Obviously, this banking scandal is another reason why honesty and integrity are hot topics for social scientists. Let me focus on a detail, like Adorno analysing fascism via modern car doors (here, aphorism 19).
In his evidence to the committee yesterday, Bob Diamond called all the MPs by their first name. This replacement of "Mr. X" by "Jim" is actually an ongoing trend of our democratic age. I think it is a loss of a small area of respectful distance. It also leads to two comic phenomena:
(1) On the radio, "Dave" tells "Ed", his sworn opponent, that he is politically incompetent, his policies are bad for Britain and borderline treason, etc.
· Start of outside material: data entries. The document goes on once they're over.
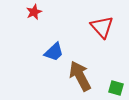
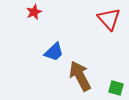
red triangle: moved 7 px right, 8 px up
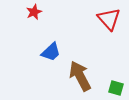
blue trapezoid: moved 3 px left
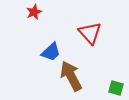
red triangle: moved 19 px left, 14 px down
brown arrow: moved 9 px left
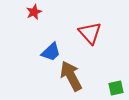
green square: rotated 28 degrees counterclockwise
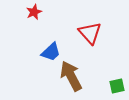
green square: moved 1 px right, 2 px up
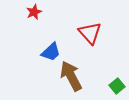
green square: rotated 28 degrees counterclockwise
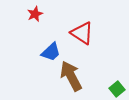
red star: moved 1 px right, 2 px down
red triangle: moved 8 px left; rotated 15 degrees counterclockwise
green square: moved 3 px down
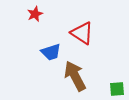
blue trapezoid: rotated 25 degrees clockwise
brown arrow: moved 4 px right
green square: rotated 35 degrees clockwise
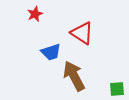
brown arrow: moved 1 px left
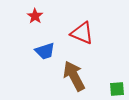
red star: moved 2 px down; rotated 14 degrees counterclockwise
red triangle: rotated 10 degrees counterclockwise
blue trapezoid: moved 6 px left, 1 px up
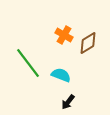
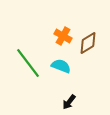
orange cross: moved 1 px left, 1 px down
cyan semicircle: moved 9 px up
black arrow: moved 1 px right
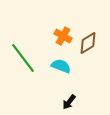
green line: moved 5 px left, 5 px up
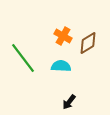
cyan semicircle: rotated 18 degrees counterclockwise
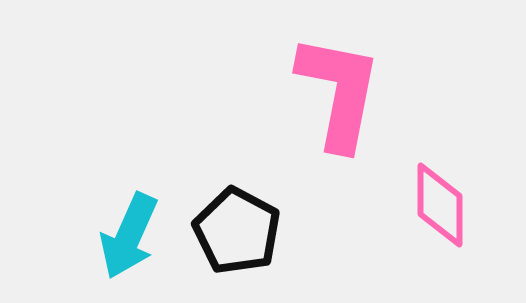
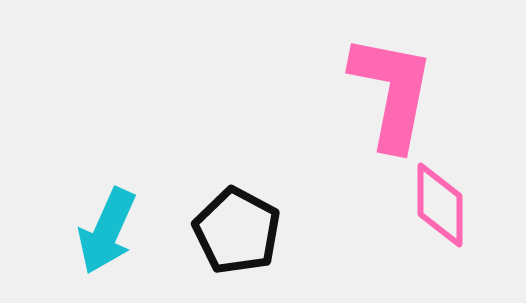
pink L-shape: moved 53 px right
cyan arrow: moved 22 px left, 5 px up
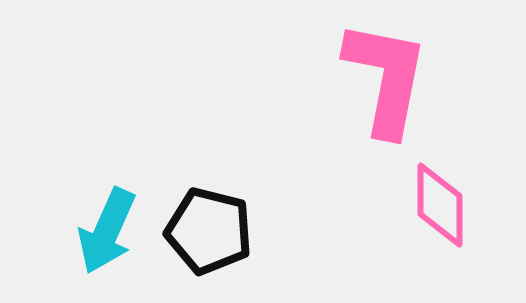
pink L-shape: moved 6 px left, 14 px up
black pentagon: moved 28 px left; rotated 14 degrees counterclockwise
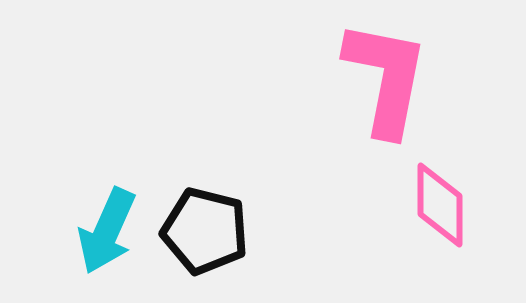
black pentagon: moved 4 px left
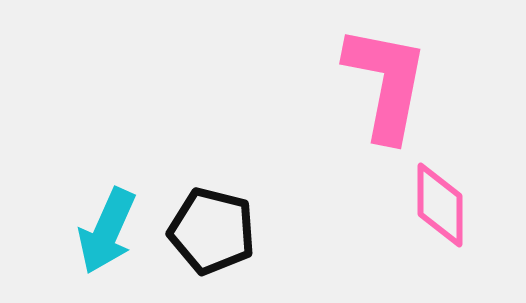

(2) Using your interlocutor's first name as a way to patronise them, as if you were their kindergarten teacher. Which is then reciprocated, leading to a kind of weaponized chumminess.
My students tend to be schizophrenic, either calling me "Professor Hugh-Jones" or "Yo Dave". Personally, I am fine with Dave. When I demand to be called Dr Hugh-Jones, I will definitively have become an Old Fart. Maybe skip the Yo though.
Perhaps Adorno -- Theo -- has the mot juste in aphorism 20: "The matter-of-factness [Sachlichkeit] between human beings which clears away the ideological ornamentation between them, has itself already become an ideology of those who wish to treat human beings as things."